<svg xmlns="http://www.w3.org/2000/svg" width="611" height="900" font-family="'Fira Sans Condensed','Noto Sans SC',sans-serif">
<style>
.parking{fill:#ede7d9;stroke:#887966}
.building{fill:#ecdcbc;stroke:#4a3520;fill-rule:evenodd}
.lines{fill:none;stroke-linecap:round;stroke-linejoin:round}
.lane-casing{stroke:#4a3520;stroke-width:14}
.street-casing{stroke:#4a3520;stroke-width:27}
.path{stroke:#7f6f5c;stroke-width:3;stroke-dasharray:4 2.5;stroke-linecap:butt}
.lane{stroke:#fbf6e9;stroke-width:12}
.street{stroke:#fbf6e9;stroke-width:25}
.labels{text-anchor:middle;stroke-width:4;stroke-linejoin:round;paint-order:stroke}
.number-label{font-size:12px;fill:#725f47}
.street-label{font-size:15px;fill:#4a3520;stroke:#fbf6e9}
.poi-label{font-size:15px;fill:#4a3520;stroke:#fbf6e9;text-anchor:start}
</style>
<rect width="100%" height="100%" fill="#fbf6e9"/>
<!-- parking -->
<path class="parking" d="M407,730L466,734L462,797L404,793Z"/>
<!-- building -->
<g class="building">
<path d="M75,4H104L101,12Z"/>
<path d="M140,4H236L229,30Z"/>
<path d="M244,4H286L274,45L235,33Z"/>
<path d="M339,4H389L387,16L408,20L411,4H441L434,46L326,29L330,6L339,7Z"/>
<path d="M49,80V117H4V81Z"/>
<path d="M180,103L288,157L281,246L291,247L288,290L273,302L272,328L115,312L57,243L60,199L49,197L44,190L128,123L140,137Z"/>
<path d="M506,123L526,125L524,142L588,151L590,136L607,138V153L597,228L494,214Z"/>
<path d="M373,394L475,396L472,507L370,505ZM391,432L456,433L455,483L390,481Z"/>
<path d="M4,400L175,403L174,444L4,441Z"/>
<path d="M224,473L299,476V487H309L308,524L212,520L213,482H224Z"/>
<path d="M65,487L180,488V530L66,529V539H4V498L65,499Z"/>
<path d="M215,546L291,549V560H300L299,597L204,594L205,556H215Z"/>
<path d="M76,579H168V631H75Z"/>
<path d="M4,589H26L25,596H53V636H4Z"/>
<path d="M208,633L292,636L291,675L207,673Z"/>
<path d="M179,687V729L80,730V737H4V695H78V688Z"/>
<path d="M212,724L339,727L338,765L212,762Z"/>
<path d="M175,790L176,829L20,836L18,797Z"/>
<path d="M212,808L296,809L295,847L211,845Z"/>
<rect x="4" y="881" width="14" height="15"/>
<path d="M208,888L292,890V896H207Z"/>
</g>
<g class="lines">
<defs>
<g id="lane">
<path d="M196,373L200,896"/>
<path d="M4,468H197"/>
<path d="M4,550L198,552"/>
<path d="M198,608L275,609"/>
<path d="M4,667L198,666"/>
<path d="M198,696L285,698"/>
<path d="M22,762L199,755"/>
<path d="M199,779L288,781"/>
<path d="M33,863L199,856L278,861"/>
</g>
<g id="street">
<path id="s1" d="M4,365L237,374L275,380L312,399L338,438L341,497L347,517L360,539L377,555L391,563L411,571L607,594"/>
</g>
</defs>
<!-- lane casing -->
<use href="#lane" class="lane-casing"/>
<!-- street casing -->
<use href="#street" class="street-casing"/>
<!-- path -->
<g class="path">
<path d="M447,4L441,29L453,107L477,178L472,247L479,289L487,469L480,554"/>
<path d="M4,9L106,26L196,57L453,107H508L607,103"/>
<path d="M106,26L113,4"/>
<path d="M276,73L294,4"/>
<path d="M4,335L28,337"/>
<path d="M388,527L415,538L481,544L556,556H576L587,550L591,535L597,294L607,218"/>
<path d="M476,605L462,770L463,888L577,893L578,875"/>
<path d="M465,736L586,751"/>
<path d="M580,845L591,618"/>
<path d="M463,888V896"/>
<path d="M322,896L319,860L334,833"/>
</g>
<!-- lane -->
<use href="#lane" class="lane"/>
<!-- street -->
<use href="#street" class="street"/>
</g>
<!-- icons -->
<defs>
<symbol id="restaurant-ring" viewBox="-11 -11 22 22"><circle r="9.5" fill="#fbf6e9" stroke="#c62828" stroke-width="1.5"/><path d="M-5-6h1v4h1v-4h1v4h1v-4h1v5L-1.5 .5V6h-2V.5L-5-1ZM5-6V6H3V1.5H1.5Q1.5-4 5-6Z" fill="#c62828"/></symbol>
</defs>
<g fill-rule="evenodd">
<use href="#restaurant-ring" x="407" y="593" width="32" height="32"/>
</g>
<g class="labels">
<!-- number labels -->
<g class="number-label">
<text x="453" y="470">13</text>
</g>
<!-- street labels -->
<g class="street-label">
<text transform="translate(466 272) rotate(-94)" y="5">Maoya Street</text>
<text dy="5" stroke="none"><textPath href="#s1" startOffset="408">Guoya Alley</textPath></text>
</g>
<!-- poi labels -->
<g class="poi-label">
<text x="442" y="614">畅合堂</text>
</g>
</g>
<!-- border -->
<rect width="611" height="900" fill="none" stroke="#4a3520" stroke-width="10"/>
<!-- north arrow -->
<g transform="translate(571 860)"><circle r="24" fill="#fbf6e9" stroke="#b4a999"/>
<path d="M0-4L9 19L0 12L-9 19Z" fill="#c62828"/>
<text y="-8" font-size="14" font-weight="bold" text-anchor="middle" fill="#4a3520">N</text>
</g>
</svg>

++++++++

■ What you need to do: Word-for-word copies of all the records are required.

■ Written response:
<svg xmlns="http://www.w3.org/2000/svg" width="611" height="900" font-family="'Fira Sans Condensed','Noto Sans SC',sans-serif">
<style>
.parking{fill:#ede7d9;stroke:#887966}
.building{fill:#ecdcbc;stroke:#4a3520;fill-rule:evenodd}
.lines{fill:none;stroke-linecap:round;stroke-linejoin:round}
.lane-casing{stroke:#4a3520;stroke-width:14}
.street-casing{stroke:#4a3520;stroke-width:27}
.path{stroke:#7f6f5c;stroke-width:3;stroke-dasharray:4 2.5;stroke-linecap:butt}
.lane{stroke:#fbf6e9;stroke-width:12}
.street{stroke:#fbf6e9;stroke-width:25}
.labels{text-anchor:middle;stroke-width:4;stroke-linejoin:round;paint-order:stroke}
.number-label{font-size:12px;fill:#725f47}
.street-label{font-size:15px;fill:#4a3520;stroke:#fbf6e9}
.poi-label{font-size:15px;fill:#4a3520;stroke:#fbf6e9;text-anchor:start}
</style>
<rect width="100%" height="100%" fill="#fbf6e9"/>
<!-- parking -->
<path class="parking" d="M407,730L466,734L462,797L404,793Z"/>
<!-- building -->
<g class="building">
<path d="M75,4H104L101,12Z"/>
<path d="M140,4H236L229,30Z"/>
<path d="M244,4H286L274,45L235,33Z"/>
<path d="M339,4H389L387,16L408,20L411,4H441L434,46L326,29L330,6L339,7Z"/>
<path d="M49,80V117H4V81Z"/>
<path d="M180,103L288,157L281,246L291,247L288,290L273,302L272,328L115,312L57,243L60,199L49,197L44,190L128,123L140,137Z"/>
<path d="M506,123L526,125L524,142L588,151L590,136L607,138V153L597,228L494,214Z"/>
<path d="M373,394L475,396L472,507L370,505ZM391,432L456,433L455,483L390,481Z"/>
<path d="M4,400L175,403L174,444L4,441Z"/>
<path d="M224,473L299,476V487H309L308,524L212,520L213,482H224Z"/>
<path d="M65,487L180,488V530L66,529V539H4V498L65,499Z"/>
<path d="M215,546L291,549V560H300L299,597L204,594L205,556H215Z"/>
<path d="M76,579H168V631H75Z"/>
<path d="M4,589H26L25,596H53V636H4Z"/>
<path d="M208,633L292,636L291,675L207,673Z"/>
<path d="M179,687V729L80,730V737H4V695H78V688Z"/>
<path d="M212,724L339,727L338,765L212,762Z"/>
<path d="M175,790L176,829L20,836L18,797Z"/>
<path d="M212,808L296,809L295,847L211,845Z"/>
<rect x="4" y="881" width="14" height="15"/>
<path d="M208,888L292,890V896H207Z"/>
</g>
<g class="lines">
<defs>
<g id="lane">
<path d="M196,373L200,896"/>
<path d="M4,468H197"/>
<path d="M4,550L198,552"/>
<path d="M198,608L275,609"/>
<path d="M4,667L198,666"/>
<path d="M198,696L285,698"/>
<path d="M22,762L199,755"/>
<path d="M199,779L288,781"/>
<path d="M33,863L199,856L278,861"/>
</g>
<g id="street">
<path id="s1" d="M4,365L237,374L275,380L312,399L338,438L341,497L347,517L360,539L377,555L391,563L411,571L607,594"/>
</g>
</defs>
<!-- lane casing -->
<use href="#lane" class="lane-casing"/>
<!-- street casing -->
<use href="#street" class="street-casing"/>
<!-- path -->
<g class="path">
<path d="M447,4L441,29L453,107L477,178L472,247L479,289L487,469L480,554"/>
<path d="M4,9L106,26L196,57L453,107H508L607,103"/>
<path d="M106,26L113,4"/>
<path d="M276,73L294,4"/>
<path d="M4,335L28,337"/>
<path d="M388,527L415,538L481,544L556,556H576L587,550L591,535L597,294L607,218"/>
<path d="M476,605L462,770L463,888L577,893L578,875"/>
<path d="M465,736L586,751"/>
<path d="M580,845L591,618"/>
<path d="M463,888V896"/>
<path d="M322,896L319,860L334,833"/>
</g>
<!-- lane -->
<use href="#lane" class="lane"/>
<!-- street -->
<use href="#street" class="street"/>
</g>
<!-- icons -->
<defs>
<symbol id="restaurant-ring" viewBox="-11 -11 22 22"><circle r="9.5" fill="#fbf6e9" stroke="#c62828" stroke-width="1.5"/><path d="M-5-6h1v4h1v-4h1v4h1v-4h1v5L-1.5 .5V6h-2V.5L-5-1ZM5-6V6H3V1.5H1.5Q1.5-4 5-6Z" fill="#c62828"/></symbol>
</defs>
<g fill-rule="evenodd">
<use href="#restaurant-ring" x="407" y="593" width="32" height="32"/>
</g>
<g class="labels">
<!-- number labels -->
<g class="number-label">
<text x="453" y="470">13</text>
</g>
<!-- street labels -->
<g class="street-label">
<text transform="translate(466 272) rotate(-94)" y="5">Maoya Street</text>
<text dy="5" stroke="none"><textPath href="#s1" startOffset="408">Guoya Alley</textPath></text>
</g>
<!-- poi labels -->
<g class="poi-label">
<text x="442" y="614">畅合堂</text>
</g>
</g>
<!-- border -->
<rect width="611" height="900" fill="none" stroke="#4a3520" stroke-width="10"/>
<!-- north arrow -->
<g transform="translate(571 860)"><circle r="24" fill="#fbf6e9" stroke="#b4a999"/>
<path d="M0-4L9 19L0 12L-9 19Z" fill="#c62828"/>
<text y="-8" font-size="14" font-weight="bold" text-anchor="middle" fill="#4a3520">N</text>
</g>
</svg>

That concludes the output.